This bill reauthorizes and increases the funding for the Historic Preservation Fund through 2035.
Michael Turner
Representative
OH-10
The Historic Preservation Fund Reauthorization Act extends the life of the Historic Preservation Fund through the year 2035. This legislation also increases the maximum annual funding available for the program from \$150 million to \$250 million. Essentially, this bill ensures continued and increased financial support for preserving historic sites across the nation.
The Historic Preservation Fund Reauthorization Act is straightforward: it takes a key federal program dedicated to saving historic sites, extends its life, and gives it a significant funding boost. Specifically, this bill extends the authorization for the Historic Preservation Fund (HPF) from its current end date to the year 2035. Even more importantly, it raises the maximum authorized annual funding level from $150 million to $250 million.
Think of the Historic Preservation Fund as the federal government’s main checking account for keeping old buildings and cultural sites from falling apart. The money flows primarily through State Historic Preservation Offices (SHPOs) and is used for everything from restoring a local Civil War-era courthouse to documenting a historic neighborhood’s architecture. Before this bill, the fund was set to expire soon and had an annual ceiling of $150 million. This legislation changes that authorization in Section 303102 of title 54 of the U.S. Code, keeping the lights on for another 12 years and increasing the potential annual budget by $100 million.

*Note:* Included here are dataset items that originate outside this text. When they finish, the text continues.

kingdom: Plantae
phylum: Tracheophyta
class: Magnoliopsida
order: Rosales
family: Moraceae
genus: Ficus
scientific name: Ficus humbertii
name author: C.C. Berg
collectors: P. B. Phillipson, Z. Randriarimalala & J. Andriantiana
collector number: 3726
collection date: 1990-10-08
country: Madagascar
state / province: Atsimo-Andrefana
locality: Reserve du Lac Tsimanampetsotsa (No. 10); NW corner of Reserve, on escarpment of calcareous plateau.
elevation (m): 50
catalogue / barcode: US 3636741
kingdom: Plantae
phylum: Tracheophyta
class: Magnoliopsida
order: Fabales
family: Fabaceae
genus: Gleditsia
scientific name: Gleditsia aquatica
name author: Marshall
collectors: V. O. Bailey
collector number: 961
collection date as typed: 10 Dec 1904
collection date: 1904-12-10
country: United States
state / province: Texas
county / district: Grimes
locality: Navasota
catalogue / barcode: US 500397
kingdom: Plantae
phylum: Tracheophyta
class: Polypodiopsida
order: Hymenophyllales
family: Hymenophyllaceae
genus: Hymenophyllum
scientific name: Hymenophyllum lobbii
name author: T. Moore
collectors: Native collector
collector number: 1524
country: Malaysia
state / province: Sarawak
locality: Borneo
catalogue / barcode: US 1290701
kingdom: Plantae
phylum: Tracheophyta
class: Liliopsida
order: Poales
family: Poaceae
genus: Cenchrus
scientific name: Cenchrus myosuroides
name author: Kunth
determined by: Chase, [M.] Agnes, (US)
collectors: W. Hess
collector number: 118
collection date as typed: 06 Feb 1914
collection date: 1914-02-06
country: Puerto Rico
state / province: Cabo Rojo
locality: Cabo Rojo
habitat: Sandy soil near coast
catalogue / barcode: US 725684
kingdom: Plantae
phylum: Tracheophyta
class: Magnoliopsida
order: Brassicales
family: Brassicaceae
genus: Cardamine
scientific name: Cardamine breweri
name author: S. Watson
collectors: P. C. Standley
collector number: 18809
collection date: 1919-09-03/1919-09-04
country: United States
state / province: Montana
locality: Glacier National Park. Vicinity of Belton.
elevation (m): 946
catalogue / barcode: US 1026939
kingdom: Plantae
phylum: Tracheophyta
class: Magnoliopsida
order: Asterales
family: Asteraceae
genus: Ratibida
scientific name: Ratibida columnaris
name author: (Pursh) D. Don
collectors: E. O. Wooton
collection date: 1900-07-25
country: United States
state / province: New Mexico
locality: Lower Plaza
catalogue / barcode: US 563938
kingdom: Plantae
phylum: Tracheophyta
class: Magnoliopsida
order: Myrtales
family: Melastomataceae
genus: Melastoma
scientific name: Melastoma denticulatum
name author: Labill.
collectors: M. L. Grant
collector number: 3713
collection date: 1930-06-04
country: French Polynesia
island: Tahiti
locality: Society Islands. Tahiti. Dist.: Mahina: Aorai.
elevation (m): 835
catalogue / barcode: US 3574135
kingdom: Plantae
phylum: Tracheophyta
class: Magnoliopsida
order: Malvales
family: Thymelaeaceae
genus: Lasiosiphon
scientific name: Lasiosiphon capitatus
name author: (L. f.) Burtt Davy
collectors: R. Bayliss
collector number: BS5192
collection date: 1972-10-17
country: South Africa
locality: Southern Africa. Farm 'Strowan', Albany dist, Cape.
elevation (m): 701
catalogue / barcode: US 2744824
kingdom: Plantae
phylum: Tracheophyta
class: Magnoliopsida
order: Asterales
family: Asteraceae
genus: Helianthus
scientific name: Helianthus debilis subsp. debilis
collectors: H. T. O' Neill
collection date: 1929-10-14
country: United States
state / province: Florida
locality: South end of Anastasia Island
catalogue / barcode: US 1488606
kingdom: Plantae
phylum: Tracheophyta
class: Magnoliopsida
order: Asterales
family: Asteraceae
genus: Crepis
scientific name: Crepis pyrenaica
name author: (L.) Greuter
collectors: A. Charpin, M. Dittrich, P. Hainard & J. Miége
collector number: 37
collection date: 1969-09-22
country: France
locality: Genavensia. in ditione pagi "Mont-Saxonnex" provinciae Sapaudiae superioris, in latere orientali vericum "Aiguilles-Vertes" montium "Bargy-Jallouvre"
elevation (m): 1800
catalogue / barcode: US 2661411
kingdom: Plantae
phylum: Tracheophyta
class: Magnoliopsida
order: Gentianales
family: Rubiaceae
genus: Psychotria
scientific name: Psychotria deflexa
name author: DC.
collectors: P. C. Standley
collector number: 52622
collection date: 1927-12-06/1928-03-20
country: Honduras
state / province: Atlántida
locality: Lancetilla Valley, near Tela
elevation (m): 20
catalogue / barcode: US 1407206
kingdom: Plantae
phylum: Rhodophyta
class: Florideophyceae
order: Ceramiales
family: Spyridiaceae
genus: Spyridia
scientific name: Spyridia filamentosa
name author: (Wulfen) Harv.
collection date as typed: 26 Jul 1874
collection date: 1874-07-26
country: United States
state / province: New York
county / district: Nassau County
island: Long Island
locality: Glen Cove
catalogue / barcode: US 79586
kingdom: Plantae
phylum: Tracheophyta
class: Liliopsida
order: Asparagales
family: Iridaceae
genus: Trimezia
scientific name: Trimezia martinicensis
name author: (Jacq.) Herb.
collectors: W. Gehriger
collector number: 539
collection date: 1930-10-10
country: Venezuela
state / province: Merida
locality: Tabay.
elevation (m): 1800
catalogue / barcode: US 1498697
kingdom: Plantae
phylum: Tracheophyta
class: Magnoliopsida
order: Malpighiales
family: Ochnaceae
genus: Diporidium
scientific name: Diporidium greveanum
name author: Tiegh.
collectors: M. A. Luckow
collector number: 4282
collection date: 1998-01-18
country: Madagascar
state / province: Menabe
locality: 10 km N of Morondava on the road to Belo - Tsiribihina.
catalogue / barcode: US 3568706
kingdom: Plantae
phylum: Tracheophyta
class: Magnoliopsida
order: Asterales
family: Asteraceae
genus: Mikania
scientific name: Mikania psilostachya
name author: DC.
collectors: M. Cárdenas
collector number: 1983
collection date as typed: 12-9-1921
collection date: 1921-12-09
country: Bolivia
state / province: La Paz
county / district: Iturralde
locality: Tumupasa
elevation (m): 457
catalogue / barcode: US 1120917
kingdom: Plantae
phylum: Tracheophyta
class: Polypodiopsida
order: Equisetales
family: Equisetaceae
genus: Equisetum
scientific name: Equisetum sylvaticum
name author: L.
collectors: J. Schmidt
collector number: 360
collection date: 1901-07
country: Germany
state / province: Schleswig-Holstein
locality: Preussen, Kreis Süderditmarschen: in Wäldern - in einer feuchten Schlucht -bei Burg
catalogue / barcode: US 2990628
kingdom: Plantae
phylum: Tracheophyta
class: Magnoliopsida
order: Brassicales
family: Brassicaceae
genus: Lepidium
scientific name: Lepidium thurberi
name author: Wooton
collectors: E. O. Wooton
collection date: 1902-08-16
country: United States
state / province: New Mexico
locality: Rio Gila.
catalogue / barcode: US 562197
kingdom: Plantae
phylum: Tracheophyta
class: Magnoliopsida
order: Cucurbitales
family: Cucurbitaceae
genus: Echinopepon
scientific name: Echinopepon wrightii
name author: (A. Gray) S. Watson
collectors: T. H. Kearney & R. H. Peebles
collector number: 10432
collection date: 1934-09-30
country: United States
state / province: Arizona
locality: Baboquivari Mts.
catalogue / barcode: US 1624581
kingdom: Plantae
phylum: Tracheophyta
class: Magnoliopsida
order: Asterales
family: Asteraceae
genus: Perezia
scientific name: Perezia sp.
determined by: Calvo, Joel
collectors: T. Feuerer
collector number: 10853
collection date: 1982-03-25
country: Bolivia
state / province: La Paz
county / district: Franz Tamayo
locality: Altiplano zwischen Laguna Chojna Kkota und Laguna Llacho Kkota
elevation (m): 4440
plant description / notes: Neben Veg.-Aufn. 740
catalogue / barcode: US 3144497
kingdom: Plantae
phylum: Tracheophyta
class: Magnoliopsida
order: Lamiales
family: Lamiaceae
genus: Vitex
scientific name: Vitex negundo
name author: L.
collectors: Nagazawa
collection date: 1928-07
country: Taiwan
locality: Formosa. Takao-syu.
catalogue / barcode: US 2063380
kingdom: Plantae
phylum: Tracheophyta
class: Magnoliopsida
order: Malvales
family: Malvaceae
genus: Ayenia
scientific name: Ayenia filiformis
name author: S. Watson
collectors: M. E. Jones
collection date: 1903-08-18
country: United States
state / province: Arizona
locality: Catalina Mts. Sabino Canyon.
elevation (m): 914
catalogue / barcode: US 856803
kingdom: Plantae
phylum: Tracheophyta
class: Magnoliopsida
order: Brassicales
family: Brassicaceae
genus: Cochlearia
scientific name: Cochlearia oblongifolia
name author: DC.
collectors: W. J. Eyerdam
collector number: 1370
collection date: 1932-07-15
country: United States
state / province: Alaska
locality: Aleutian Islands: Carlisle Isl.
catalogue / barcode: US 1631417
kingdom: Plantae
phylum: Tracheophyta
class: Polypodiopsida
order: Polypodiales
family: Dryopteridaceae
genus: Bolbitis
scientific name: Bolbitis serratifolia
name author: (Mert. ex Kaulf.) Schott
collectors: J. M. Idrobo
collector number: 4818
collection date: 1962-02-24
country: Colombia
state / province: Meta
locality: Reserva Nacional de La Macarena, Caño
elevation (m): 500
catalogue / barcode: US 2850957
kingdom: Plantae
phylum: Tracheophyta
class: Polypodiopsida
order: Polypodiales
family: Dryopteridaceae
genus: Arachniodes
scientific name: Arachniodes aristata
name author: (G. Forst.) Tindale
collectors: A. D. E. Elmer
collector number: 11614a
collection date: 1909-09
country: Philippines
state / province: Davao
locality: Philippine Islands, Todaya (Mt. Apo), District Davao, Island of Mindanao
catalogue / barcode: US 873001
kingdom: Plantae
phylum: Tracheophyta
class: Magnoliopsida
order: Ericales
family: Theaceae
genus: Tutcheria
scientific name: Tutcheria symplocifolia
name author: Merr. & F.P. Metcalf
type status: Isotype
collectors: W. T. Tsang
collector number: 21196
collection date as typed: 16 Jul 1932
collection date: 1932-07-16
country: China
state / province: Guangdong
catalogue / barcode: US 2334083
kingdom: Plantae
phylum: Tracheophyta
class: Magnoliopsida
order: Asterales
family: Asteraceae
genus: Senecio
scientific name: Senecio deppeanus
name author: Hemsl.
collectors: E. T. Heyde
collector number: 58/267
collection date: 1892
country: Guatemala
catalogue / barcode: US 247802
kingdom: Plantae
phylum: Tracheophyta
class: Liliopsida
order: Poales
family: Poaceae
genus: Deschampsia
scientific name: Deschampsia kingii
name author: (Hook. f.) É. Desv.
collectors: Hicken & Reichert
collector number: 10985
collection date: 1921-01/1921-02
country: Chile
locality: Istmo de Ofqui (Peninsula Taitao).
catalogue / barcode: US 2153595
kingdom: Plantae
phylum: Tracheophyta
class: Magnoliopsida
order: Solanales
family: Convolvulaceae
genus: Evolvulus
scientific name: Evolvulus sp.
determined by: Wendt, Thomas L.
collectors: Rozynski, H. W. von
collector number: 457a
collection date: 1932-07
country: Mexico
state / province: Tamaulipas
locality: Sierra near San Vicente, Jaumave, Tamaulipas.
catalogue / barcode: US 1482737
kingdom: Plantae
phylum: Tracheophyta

For most people, the HPF isn't a program you interact with directly, but you see its results every time you pass a beautifully restored downtown building or visit a well-maintained national park site. This increase in funding—up to $250 million annually—means that local preservation groups, state agencies, and tribal organizations will have significantly more resources to draw from. If you’re a small business owner looking to renovate a historic storefront, or a community trying to save an old schoolhouse, the odds of securing a grant just got better. This stability through 2035 also allows state and local groups to plan long-term, multi-year projects instead of scrambling year-to-year.
For the taxpayer, this bill sets a higher limit on how much money can be allocated to the fund, not a mandatory spending increase. However, the intent is clearly to scale up preservation efforts. A practical example: that extra $100 million could fund dozens of major restoration projects nationwide, potentially creating construction jobs and boosting local tourism economies centered around historic sites. For instance, a small town in the Midwest might finally get the funding to stabilize the roof on its historic opera house, turning it back into a community asset rather than a liability. The bill ensures that the infrastructure supporting our cultural heritage gets the same long-term planning commitment as our roads and bridges, just with a much clearer budget ceiling.